Mills has released her new album Stonefruit as a name-your-price download on Bandcamp. A physical release will follow right around FEST 12 time via Jeremy Records.
Ghettoblaster recently caught up with Mills to discuss the album.  This is what she said.

When did you begin writing the material for your most recent album?  
I started writing Stonefruit during the summer of 2011 in Gainesville, FL. For the next year, I brought the acoustic bones of songs to my bandmates and they’d help me flesh out the instrumentation. The title track and “Moonhoney” were written the following summer when I moved to San Francisco.
What was the most difficult song to take from the initial writing stage through recording and mixing?  Why was it so troublesome?
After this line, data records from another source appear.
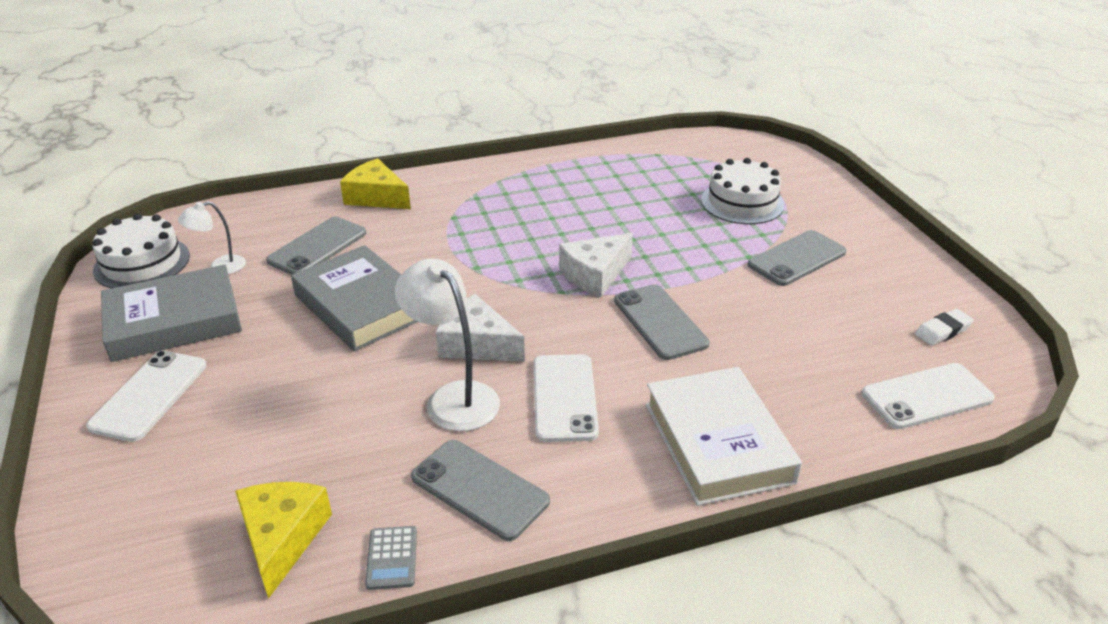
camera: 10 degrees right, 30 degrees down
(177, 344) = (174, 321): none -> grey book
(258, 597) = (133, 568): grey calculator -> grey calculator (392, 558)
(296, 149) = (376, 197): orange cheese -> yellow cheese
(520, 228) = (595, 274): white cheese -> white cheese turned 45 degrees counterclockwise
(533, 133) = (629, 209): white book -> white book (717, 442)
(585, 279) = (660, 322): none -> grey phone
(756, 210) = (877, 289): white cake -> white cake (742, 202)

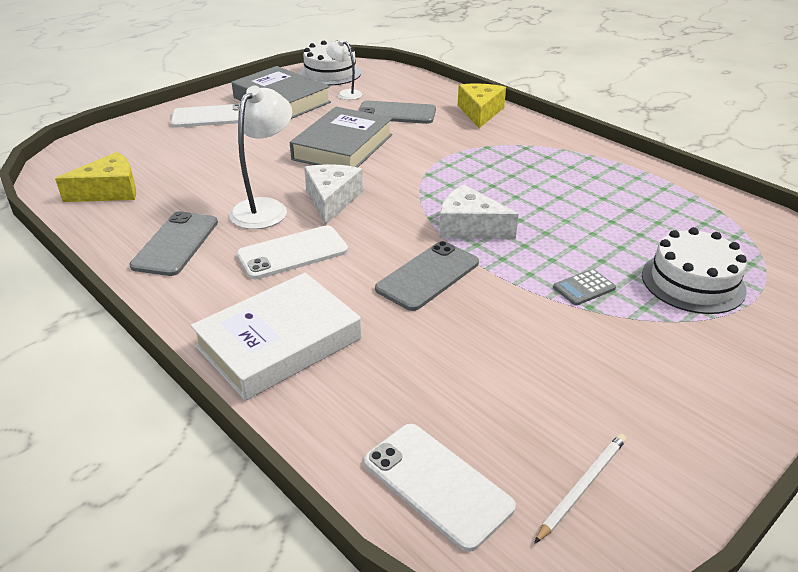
camera: 65 degrees right, 0 degrees up
(392, 558) = (103, 230): grey calculator -> grey calculator (584, 288)
(797, 258) = (621, 340): grey phone -> none
(942, 331) = (582, 487): white eraser -> white pencil

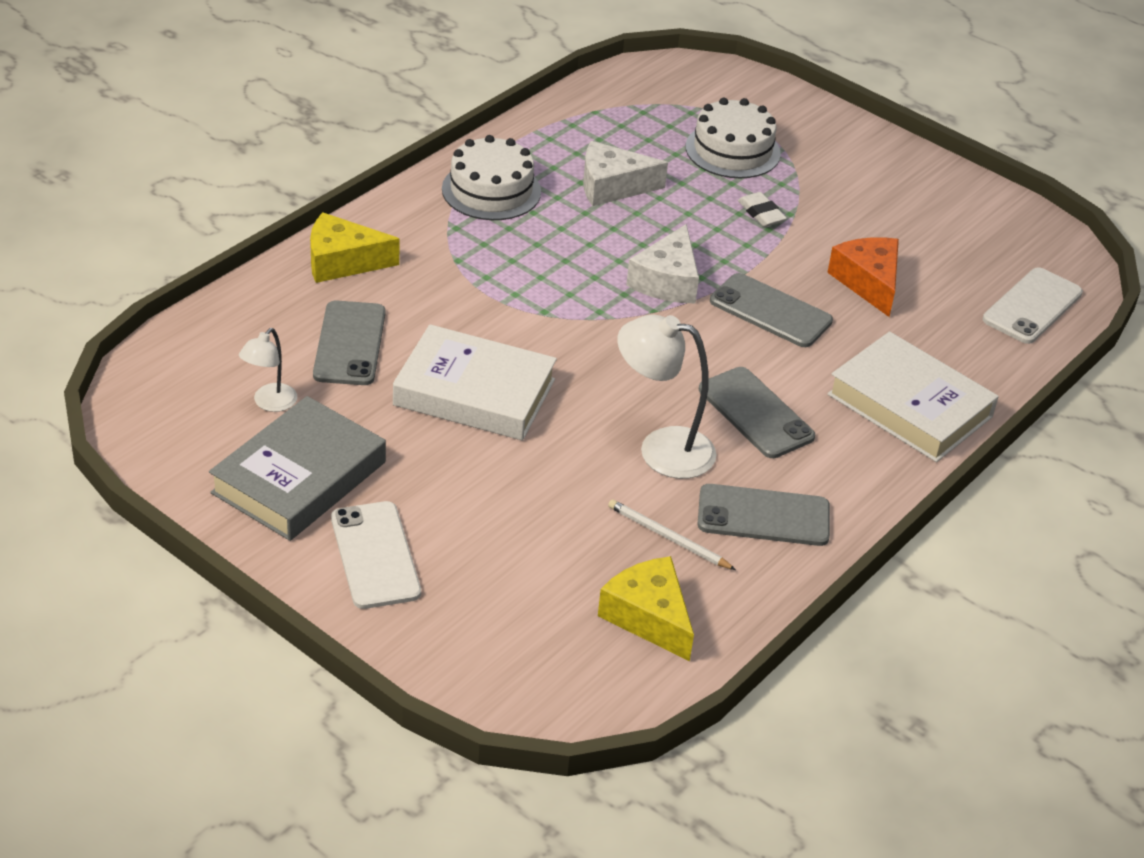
camera: 100 degrees left, 5 degrees up
(293, 253) = (755, 413): white phone -> grey phone
(330, 73) = (171, 429): white cake -> white cake (491, 190)
(332, 200) = (629, 391): white cheese -> white cheese (612, 186)
(343, 147) = (474, 392): grey book -> white book
(476, 345) = (868, 282): none -> orange cheese
(582, 487) = (1004, 239): white pencil -> white pencil (668, 537)
(584, 288) = (761, 213): grey calculator -> white eraser

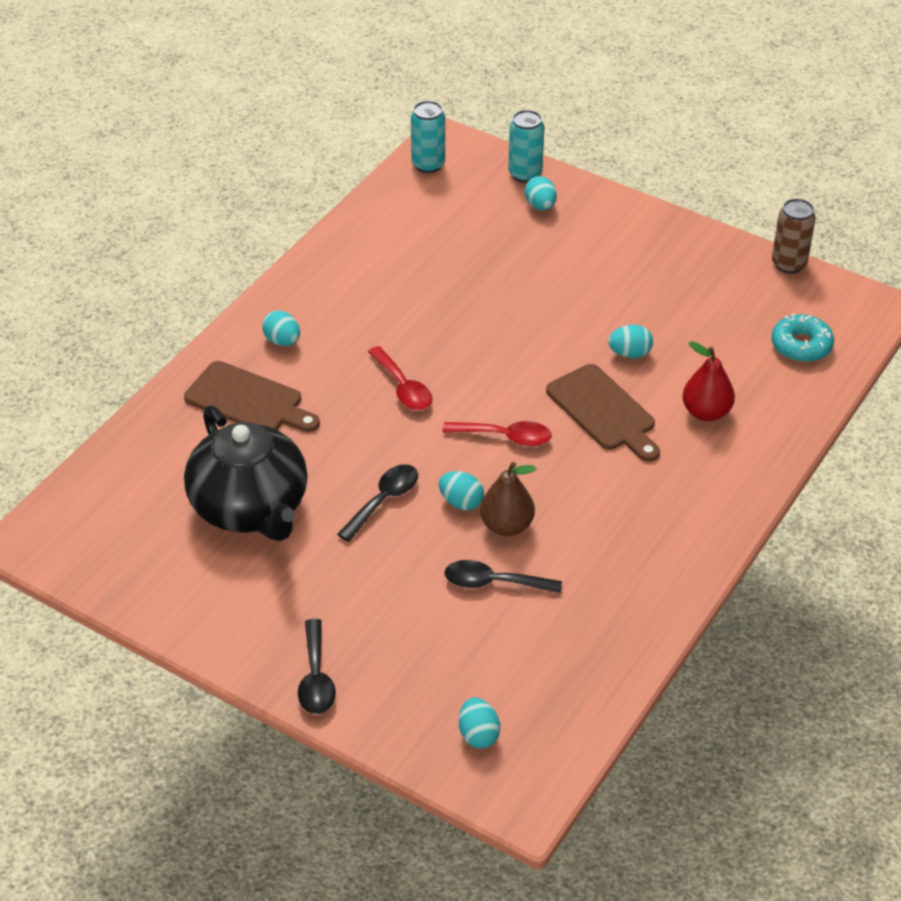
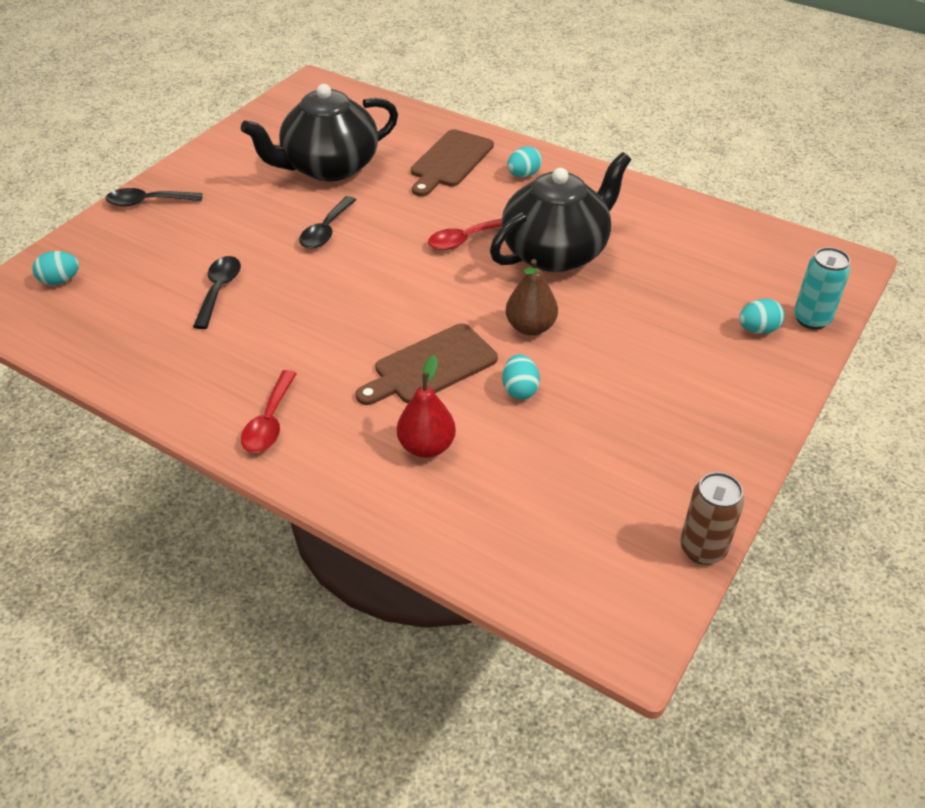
camera: 90 degrees right, 0 degrees up
(383, 501) = (326, 230): black spoon -> black spoon turned 75 degrees clockwise
(427, 322) = (556, 252): none -> black teapot
(428, 165) = (802, 252): turquoise can -> none
(461, 502) = (318, 272): turquoise egg -> none
(505, 437) = (398, 299): red spoon -> red spoon (269, 421)
(506, 526) = (284, 299): brown pear -> brown pear (530, 327)
(801, 345) = (543, 546): turquoise donut -> none

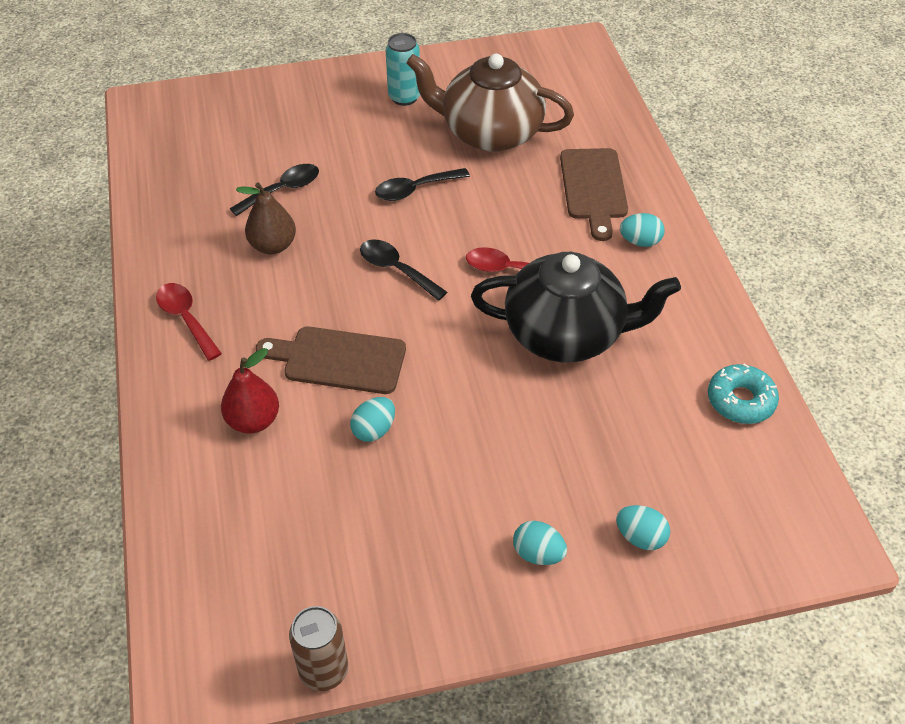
camera: 45 degrees right, 5 degrees up
(60, 280) = (200, 114): turquoise egg -> turquoise egg (538, 554)
(148, 202) = (327, 83): black spoon -> black spoon (396, 269)
(269, 421) = (186, 319): red spoon -> red spoon turned 90 degrees clockwise
(329, 167) = (490, 133): black teapot -> brown teapot
(450, 161) = (593, 188): brown cutting board -> brown cutting board turned 75 degrees counterclockwise
(530, 327) = (453, 384): brown pear -> brown pear (273, 245)
(702, 223) = (740, 400): none -> turquoise donut
(811, 319) = (706, 569): turquoise can -> turquoise can (404, 97)

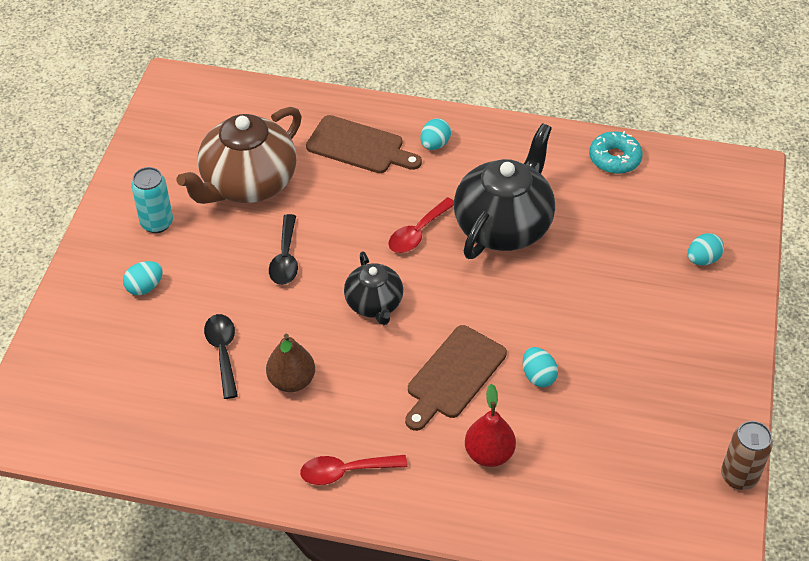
camera: 65 degrees left, 0 degrees up
(396, 269) = (374, 304): black spoon -> black teapot
(538, 554) = (692, 319): turquoise egg -> turquoise egg (145, 287)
“Hot Spot” was tough because it’s composed of four different parts with varying tempos and intensities. In January, I recorded my guitars and vocal tracks in my parents’ studio in south Florida, drums and bass in Gainesville. Then in February I moved to Brooklyn, where I was working with my band remotely to fill everything else in. Finally sent the whole thing to San Francisco for mixing. Sometimes the distance made conveying my ideas more difficult.
Which of the songs on the record is most different from your original concept for the song?
“Day of the Dead”. I wrote it as an elegy to my cat, and was still in mourning when I dreamt the scene the lyrics describe, so the first draft was slower and a lot more melancholy. The day my band and I jammed it, though, it morphed into the livelier version you hear on the record.
Did you have any guest musicians play or sing on the record?
The album features my dear friends and former bandmates who perform under the name Handmade, Amigo! We’ve been playing music in the same scene since we were teenagers in Jupiter, FL. The horns are all courtesy of Cassandra Wilcox and my recording engineer/stepdad Rich Switzer.
Who produced the record?  What input did that person have that changed the face of the record?
There was no official producer, but many voices contributed to the final product. My bandmates did much of the arranging. It was mixed and mastered by Roberto Pagano, a friend from my hometown whose work I’ve always loved. Without these folks, the album would have been largely acoustic, plus it’d sound a lot more lo-fi.
Is there an overarching concept behind your new album that ties the record together?
I tend to start a song with the intention of capturing a certain feeling or circumstance I’m experiencing, then I obsess about it until I feel it’s finished. So the record happened one song at a time, without much thought put into what it would eventually take shape as. But this project helped me grow a lot through a strange transitional time. I like to think of myself as a fruiting body, and it made sense to organize around that idea when some kind of pitted fruit was popping up in pretty much every song I wrote.
Have you begun playing these songs live and which songs have elicited the strongest reaction from your fans?
Yes! I got to play the songs live with my band in Florida on a few treasured occasions. While “Georgia” always gets a laugh because it’s obviously a love song for a cat, several people have also told me it brought them to tears.